Выбрать главу

Водт погладил её по спине, зарылся губами в волосы на макушке, когда она лежала, свернувшись калачиком на нём, и пробормотал:

— Я бы посоветовал тебе не беспокоиться, ведь я исцелюсь и без твоей очень умелой помощи… — варвар никак не мог смириться с мыслью, что у неё была настоящая профессия, — но я вижу, что у тебя сильный материнский инстинкт, даже со мной — и это очень мило — ты будешь волноваться, если не сделаешь всё необходимое для меня.

Сказав это, он снял девушку с себя и осторожно поставил рядом.

— И я бы предпочёл, чтобы именно ты — хоть ты и женщина — зашила меня, чем любой из тех «докторов», которых я встречал в своей жизни.

Эмили восприняла это как комплимент. Ей показалось, он на самом деле имел в виду именно это.

— Я останусь совершенно неподвижным и тихим для тебя. Если я почувствую болезненность, то подумаю о том, сколькими разными способами я заставляю тебя кричать от удовольствия, после того, как ты закончишь, и это заглушит любую боль, кроме смерти.

Эмили вздохнула и поджала губы. Медленно работая иглой, она делала аккуратные стежки, аварвар не шевельнул ни единым мускулом за всё это время. Это одновременно и радовало, и раздражало девушку.

«Не идеально, — подумала она, критически оглядывая свою работу. — Конечно, не хирургическое качество швов, но достаточно, чтобы собрать края раны вместе. Это должно поспособствовать заживлению и, надеюсь, предотвратит инфекцию».

Последнее, что сделала Эмили, — единственный раз, когда лорд почувствовал хоть какую-то боль — вылила спирт на всю рану и оставила её сохнуть, прежде чем перевязать. Единственной его видимой реакцией было моргание. Один раз. Очень медленно.

После обработки раны Эмили, конечно, была развалиной, полной развалиной. Ей едва хватило сил убрать беспорядок, который она устроила. Девушка пыталась отвлечь свой разум, прежде чем полностью сломается и будет в отчаянье бегать, нервно собирая вещи.

Наконец Водт поймал её за талию и увлёк за собой на кровать, как будто они танцевали. Он упал на спину, и чтобы уберечь её от боли, задержал её приземление своим большим телом, а затем попытался подмять её под себя.

Эмили знала, чего он хочет, знала, что он собирался с ней сделать, и — по большей части — пришла к выводу, что не в силах отказать ему в близости.
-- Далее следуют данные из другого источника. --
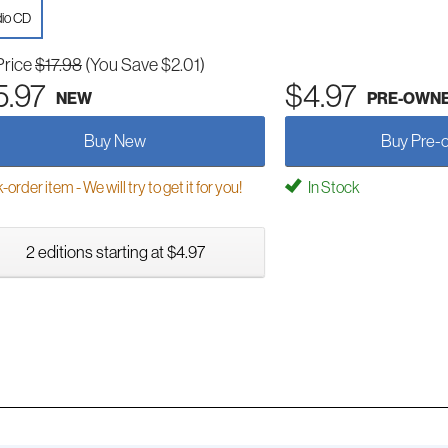
io CD
Price
$17.98
(You Save $2.01)
5.97
$4.97
NEW
PRE-OWN
Buy New
Buy Pre-
order item - We will try to get it for you!
In Stock
2 editions starting at $4.97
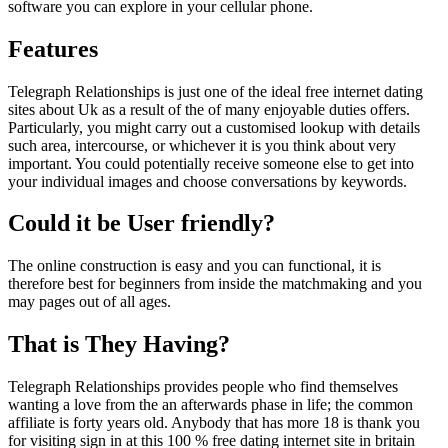
software you can explore in your cellular phone.
Features
Telegraph Relationships is just one of the ideal free internet dating
sites about Uk as a result of the of many enjoyable duties offers.
Particularly, you might carry out a customised lookup with details
such area, intercourse, or whichever it is you think about very
important. You could potentially receive someone else to get into
your individual images and choose conversations by keywords.
Could it be User friendly?
The online construction is easy and you can functional, it is
therefore best for beginners from inside the matchmaking and you
may pages out of all ages.
That is They Having?
Telegraph Relationships provides people who find themselves
wanting a love from the an afterwards phase in life; the common
affiliate is forty years old. Anybody that has more 18 is thank you
for visiting sign in at this 100 % free dating internet site in britain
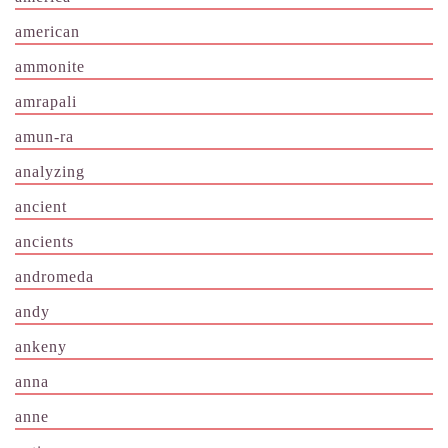
american
ammonite
amrapali
amun-ra
analyzing
ancient
ancients
andromeda
andy
ankeny
anna
anne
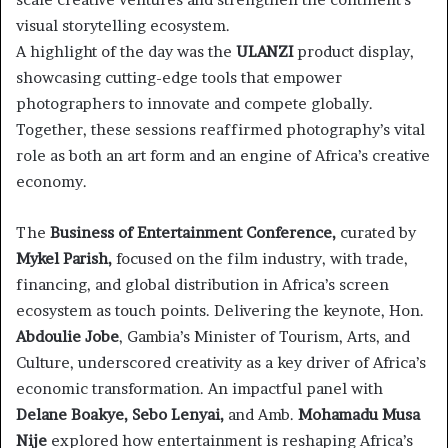
visual storytelling ecosystem.
A highlight of the day was the
ULANZI
product display,
showcasing cutting-edge tools that empower
photographers to innovate and compete globally.
Together, these sessions reaffirmed photography’s vital
role as both an art form and an engine of Africa’s creative
economy.
The
Business of Entertainment Conference,
curated by
Mykel Parish,
focused on the film industry, with trade,
financing, and global distribution in Africa’s screen
ecosystem as touch points. Delivering the keynote, Hon.
Abdoulie Jobe
, Gambia’s Minister of Tourism, Arts, and
Culture, underscored creativity as a key driver of Africa’s
economic transformation. An impactful panel with
Delane Boakye, Sebo Lenyai,
and Amb.
Mohamadu Musa
Nije
explored how entertainment is reshaping Africa’s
Её сопротивление — отчасти из-за инстинктивной реакции на него — в последнее время значительно уменьшилось до редкого «пожалуйста, нет», как будто она устала протестовать и бороться — как он выразился бы — против своей судьбы.

На этот раз она положила ладони ему на грудь, старательно избегая свежей повязки, и осторожно — не безумно — заставила себя посмотреть ему в глаза.

— Не мог бы ты… не мог бы ты сделать кое-что для меня? — спросила она.

По правде говоря, он легко рискнул бы собственной жизнью тысячу раз, лишь бы достать ей всё, что он мог — всё, что он одобрял, — что сделало бы её счастливой. Он знал, что она видит его чаще мрачным, но ведь и она не часто улыбалась.

Хоть он и не показывал этого, но остро ощущал её печаль.

«Гораздо больше, чем мне хотелось бы. Больше, чем должен был Альфа», — подумал мужчина.

А в последний раз, когда Водт спросил, чего бы она хотела, девушка попросила невозможное. Он не мог — не хотел — освободить её. Даже если он это сделает, из-за их связи девушка никогда по-настоящему не освободится от него, пока он не умрёт.

Но она и так знала это.

Лорд достаточно часто говорил Эмми, когда она становилась непокорной, что будет единственным мужчиной, который свяжет её узами, пока не умрёт.

Не то чтобы другие не собирались попытаться — они уже умерли.

С немалой долей любопытства, он осторожно ответил:

— Если я смогу.

Её ответ удивил варвара.

— Перевернись на спину.

Водт выполнил просьбу Эмми прежде, чем она закончила. Его нетерпение вызвало у девушки смешок, который он хотел бы слышать как можно чаще.

Эмили села и начала прикасаться к нему.

Добровольно.

Своими маленькими ручками.

Водт закрыл глаза и задрожал. Эмили резко остановилась и убрала руки, испугавшись, что сделала ему неприятно. Но лорд поймал её ладошки и притянул к себе. Он был так близок к раю, как, по его расчётам, никогда не будет в этой жизни — если только она подарит ему сына. Девушка даже не прикасалась к нему — пока. А её слова были не нужны — в них не было ничего, что могло бы усилить его желание к ней — его одержимость была откровенно безудержной. Но если девушка продолжит в том же духе, он будет бороться со своими низменными инстинктами так долго, как только сможет.